Problem statement
Present every line of the records below as a Markdown table with the columns "Row" and "Record line," numbering the rows in order and omitting blank lines. Exclude the pictures from the table.

[Records for the exercise — start]

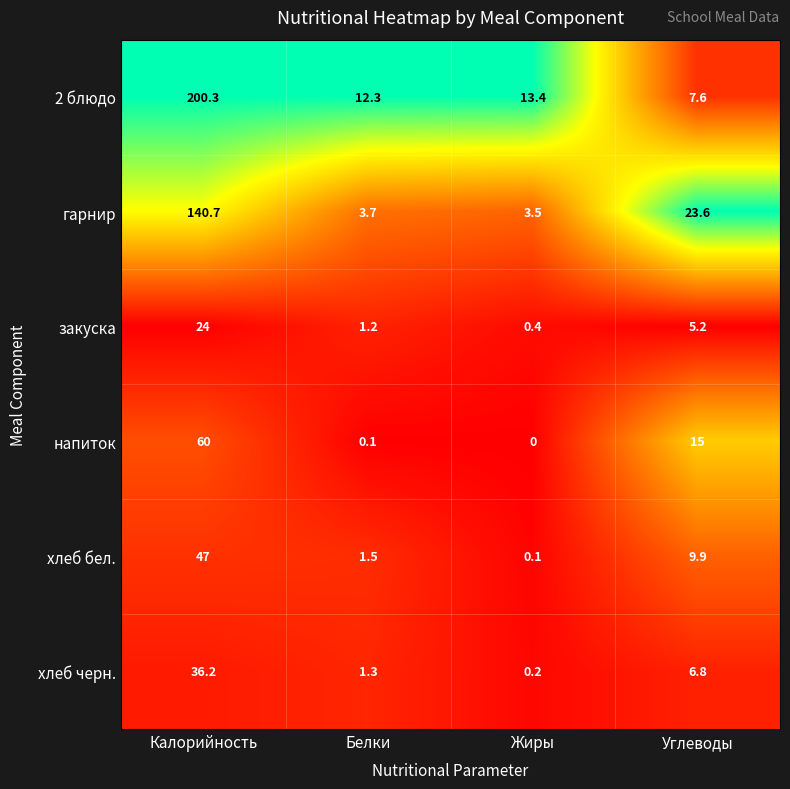

Reading right to left, what are all the values shown in this chart?

2 блюдо: Углеводы=7.6	Жиры=13.4	Белки=12.3	Калорийность=200.3
гарнир: Углеводы=23.6	Жиры=3.5	Белки=3.7	Калорийность=140.7
закуска: Углеводы=5.2	Жиры=0.4	Белки=1.2	Калорийность=24.0
напиток: Углеводы=15.0	Жиры=0.0	Белки=0.1	Калорийность=60.0
хлеб бел.: Углеводы=9.9	Жиры=0.1	Белки=1.5	Калорийность=47.0
хлеб черн.: Углеводы=6.8	Жиры=0.2	Белки=1.3	Калорийность=36.2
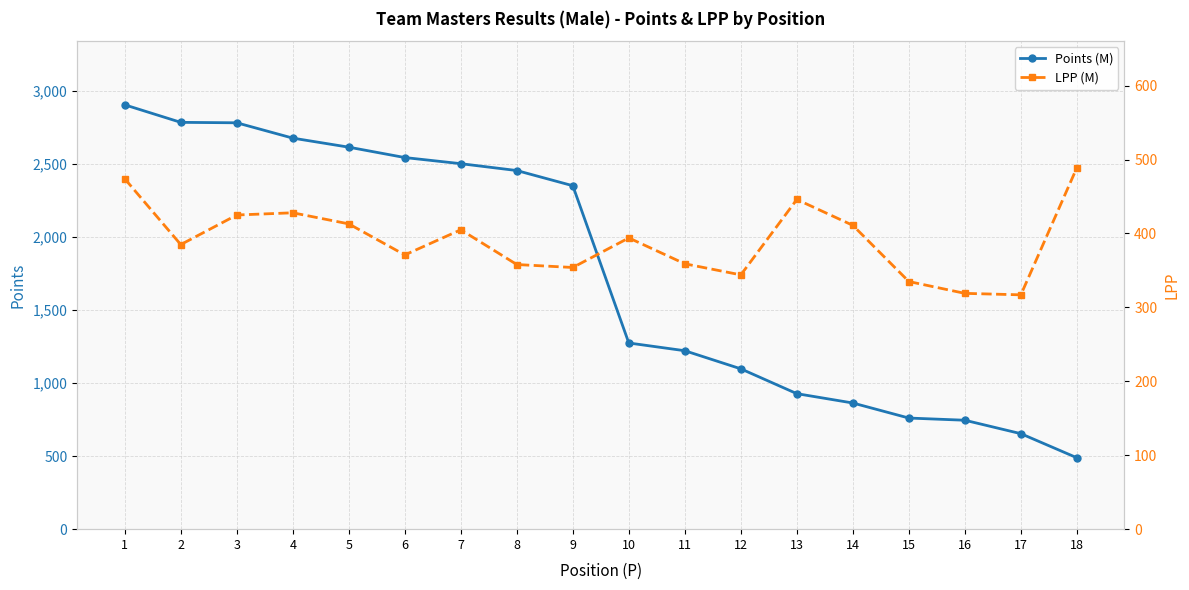

List the labels in order of LPP (M) value, largest first.

18, 1, 13, 4, 3, 5, 14, 7, 10, 2, 6, 11, 8, 9, 12, 15, 16, 17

[Records for the exercise — finish]

Result of the exercise
| Row | Record line |
|---|---|
| 1 | Reading right to left, what are all the values shown in this chart? |
| 2 | 2 блюдо: Углеводы=7.6	Жиры=13.4	Белки=12.3	Калорийность=200.3 |
| 3 | гарнир: Углеводы=23.6	Жиры=3.5	Белки=3.7	Калорийность=140.7 |
| 4 | закуска: Углеводы=5.2	Жиры=0.4	Белки=1.2	Калорийность=24.0 |
| 5 | напиток: Углеводы=15.0	Жиры=0.0	Белки=0.1	Калорийность=60.0 |
| 6 | хлеб бел.: Углеводы=9.9	Жиры=0.1	Белки=1.5	Калорийность=47.0 |
| 7 | хлеб черн.: Углеводы=6.8	Жиры=0.2	Белки=1.3	Калорийность=36.2 |
| 8 | List the labels in order of LPP (M) value, largest first. |
| 9 | 18, 1, 13, 4, 3, 5, 14, 7, 10, 2, 6, 11, 8, 9, 12, 15, 16, 17 |